Die Kontroverse um die Auftragsvergabe zeigt auch die Verwundbarkeit von öffentlichen Ausschreibungsverfahren und das Spannungsfeld zwischen fairer Vergabe, Wettbewerbsfähigkeit der Anbieter und dem Schutz sensibler staatlicher Daten. Transparenz und Rechenschaftspflicht sind entscheidend, um Vertrauen in die Integrität solcher Ministeriumsprozesse zu gewährleisten. Zudem stellt der Fall exemplarisch die Herausforderungen dar, mit denen die US-Regierung konfrontiert ist, wenn sie hochsensible Cybersecurity-Projekte an private Unternehmen vergibt. Ein effektives Gleichgewicht zwischen Sicherheitsinteressen und fairer Marktwettbewerb muss gefunden werden, um die bestmögliche Leistung zum Schutz nationaler Interessen zu garantieren. Die Zukunft des ACTS-Projekts ist derzeit ungewiss, und es bleibt abzuwarten, wie das DHS und die CISA ihre Cybersecurity-Anforderungen künftig erfüllen möchten.

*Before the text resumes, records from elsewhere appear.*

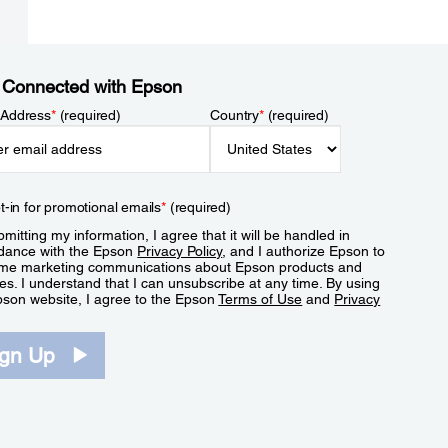
 Connected with Epson
 Address
*
(required)
Country
*
(required)
t-in for promotional emails
*
(required)
mitting my information, I agree that it will be handled in
dance with the Epson
Privacy Policy
, and I authorize Epson to
me marketing communications about Epson products and
es. I understand that I can unsubscribe at any time. By using
pson website, I agree to the Epson
Terms of Use
and
Privacy
.
ign Up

Die Entscheidung, den Vertrag mit Leidos zurückzuziehen, ist ein bemerkenswerter Schritt, der verdeutlicht, wie juristische Auseinandersetzungen und interne Umstrukturierungen die komplexe Welt der Regierungsaufträge im Bereich IT-Sicherheit maßgeblich beeinflussen können. Für Unternehmen in diesem Marktsegment ist die Lehre eindeutig: Compliance, Transparenz und faire Wettbewerbsbedingungen sind unerlässlich, um langfristig als vertrauenswürdiger Partner der US-Bundesregierung zu bestehen. Gleichzeitig bringt der Fall neue Impulse für Diskussionen rund um die Vergabepraxis und den Schutz sensibler Informationen innerhalb von Behörden mit sich. Die gesamte Situation bleibt ein wichtiges Thema für Experten, Verantwortliche in Politik und Wirtschaft sowie für die Öffentlichkeit, da Cybersecurity heute eine Frage von nationaler Sicherheit und wirtschaftlicher Stabilität ist.